Best Mexican Cinema of 2017

jackie-chan
Contributing Writer; Mexico

2017…

The year in which the Mexican Senate came up, out of nowhere, with the National Day of Mexican Cinema, a joke that - rather than an initiative of promotion and recognition - ended up being a vile movie marathon at Cineteca Nacional of overused contemporary films. Was it really necessary to screen yet again Güeros and The Amazing Catfish?

The year when it was presented the governmental program Ruta MX, which failed spectacularly to the promise of premiering 80 films supported with public money within 12 months.

The year that saw the new administration of the Mexican Academy starting on the wrong foot, as its president, director Ernesto Contreras, presented at a press conference a workplan full of intentions rather than real proposals; as well as announcing that he was going to register his own film, Sueño en otro idioma, in order to look for Ariel awards nominations.

Another year in which film festivals around the country emerged and died without any repercussion.

Another year of discussions on the subject of distribution and exhibition of national cinema. Does someone know the real motive of why The Untamed remained in distribution limbo for so long? Why El sueño del Mara’akame was screened with a huge watermark as if the CUEC didn’t want the audience to watch it? Which is going to be the strategy of the La 4ª Compañía directors after rejecting the rules of the distribution company that was going to support it?
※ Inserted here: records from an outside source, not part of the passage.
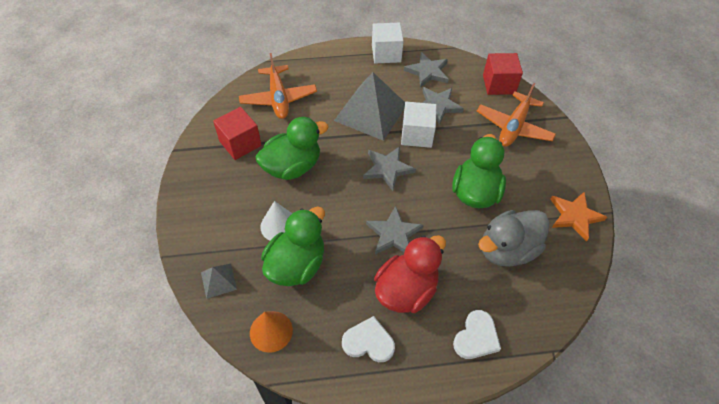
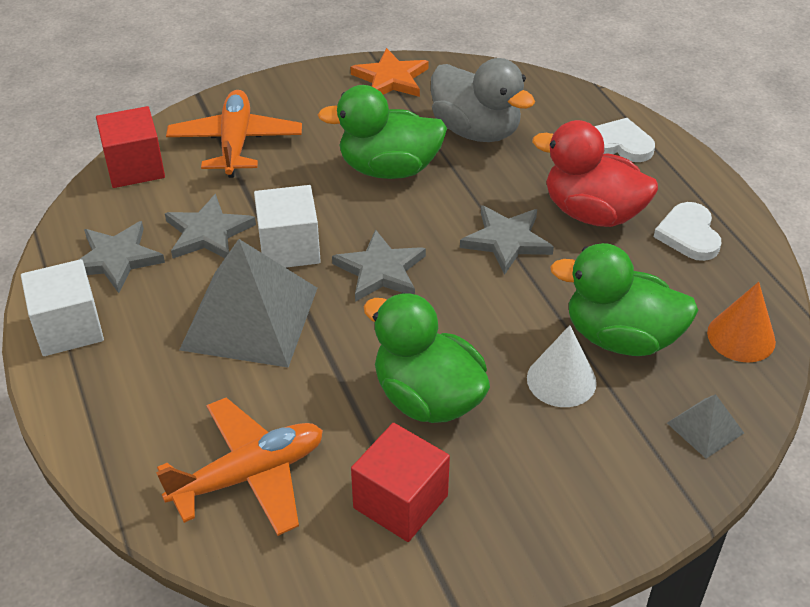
camera: 105 degrees left, 10 degrees down
(514, 127) = (235, 143): orange plane -> orange plane turned 105 degrees counterclockwise

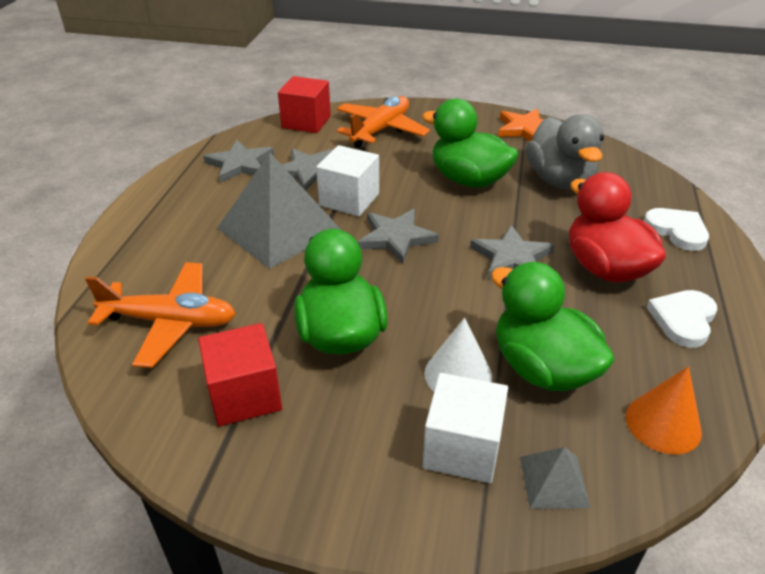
camera: 35 degrees right, 5 degrees down
(69, 328) = (172, 189): white cube -> white cube (462, 448)

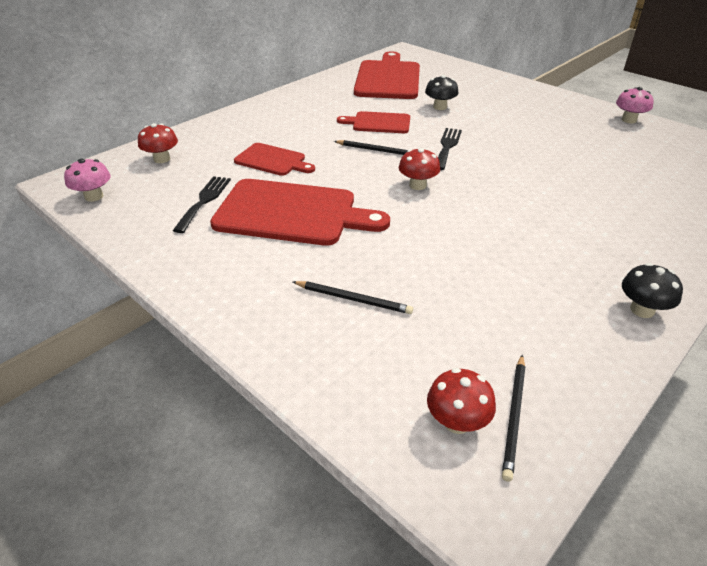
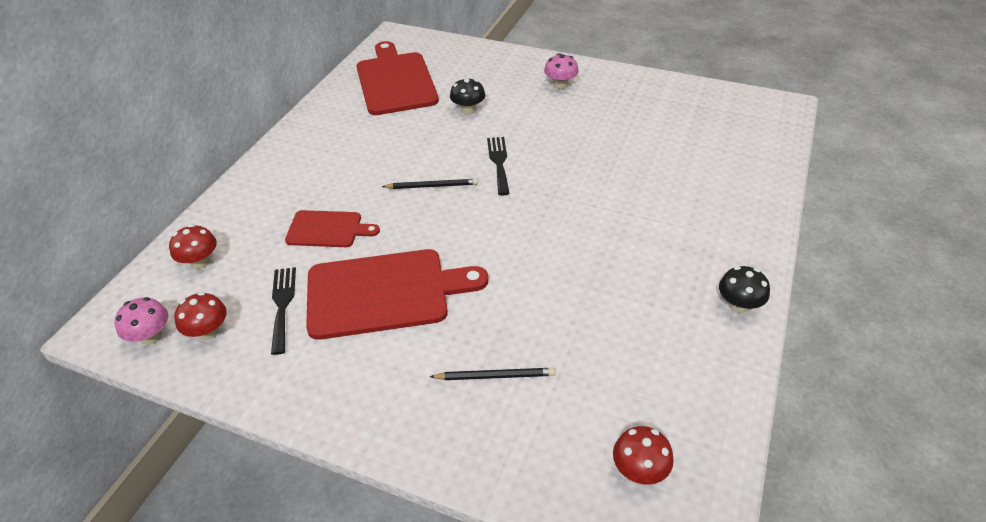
camera: 20 degrees left, 5 degrees up
(378, 123) = (415, 148): red cutting board -> none
(417, 185) = (492, 221): red mushroom -> red mushroom (208, 331)
(514, 416) = (681, 448): black pencil -> none
(629, 120) = (653, 84): pink mushroom -> pink mushroom (560, 85)

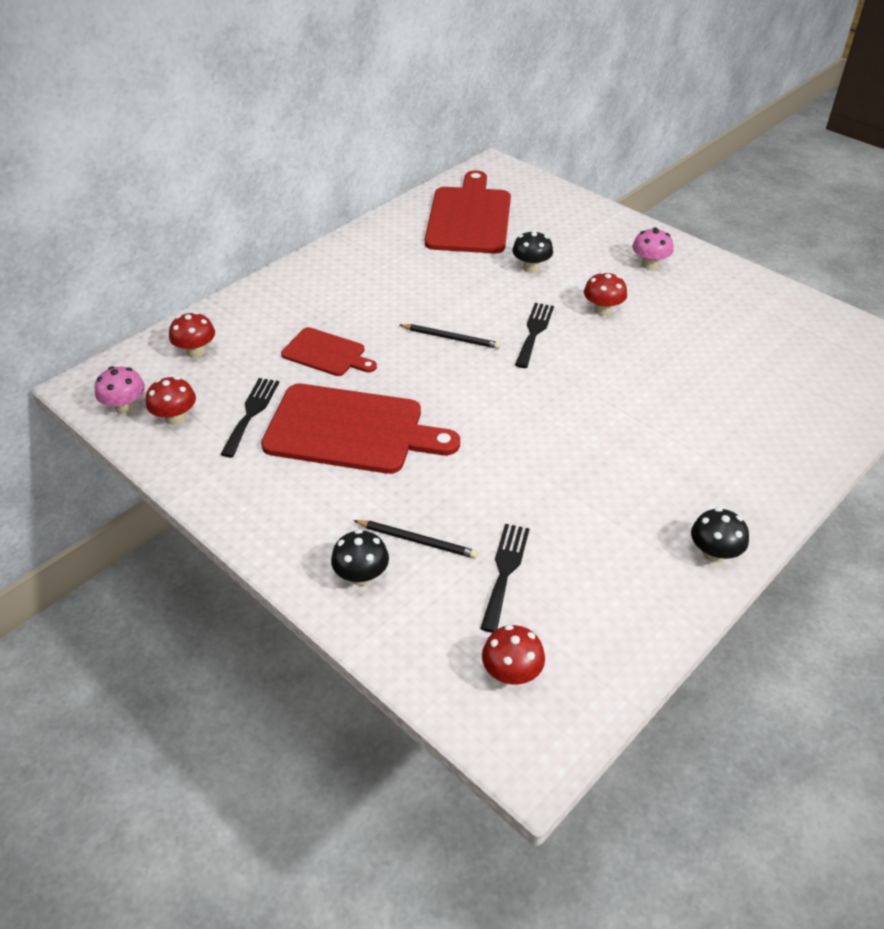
camera: 20 degrees right, 0 degrees up
(462, 426) = (361, 575): none -> black mushroom
(544, 130) = (602, 310): none -> red mushroom
(584, 378) = (505, 571): none -> black fork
Another year in which a sector of the press lazily blamed the Souzas, the Higaredas and the Derbez of all the misfortune of our cinematography.
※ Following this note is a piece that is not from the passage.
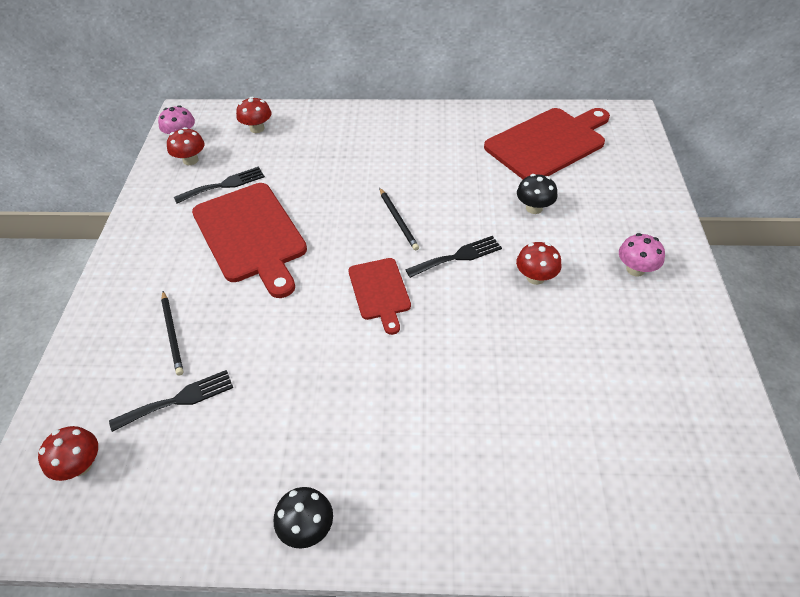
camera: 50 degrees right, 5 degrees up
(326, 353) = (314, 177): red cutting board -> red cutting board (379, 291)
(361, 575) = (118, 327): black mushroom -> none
In the midst of this panorama, 12 original and personal movies emerged and talked about the country from different angles and genres. Here are the remains of 2017.
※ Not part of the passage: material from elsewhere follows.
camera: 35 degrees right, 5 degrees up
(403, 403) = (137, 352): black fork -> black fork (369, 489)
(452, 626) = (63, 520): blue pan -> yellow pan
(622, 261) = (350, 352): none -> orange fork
10 - LOS TRUENOS DE SAN JUAN by Santiago Maza Stern

First-time documentary maker Santiago Maza Stern uses the five days of the “patronal” celebration in the town of San Juan de la Vega, Guanajuato, to show how traditions are transformed and adapted to the current times. A costumbrist portrait of a community but also an exciting western in which the men that protect the law are totally surpassed but nevertheless remain stoical, the film talks about religious syncretism and fervor until the crucial moment appears: the arrival of some sort of modern outlaws, who are involved in gunpowder traffic and who also want to celebrate… in their own way, turning the streets into a thunderous battlefield. One of those movies that are programmed at film festivales without any publicity and end up being authentic revelations.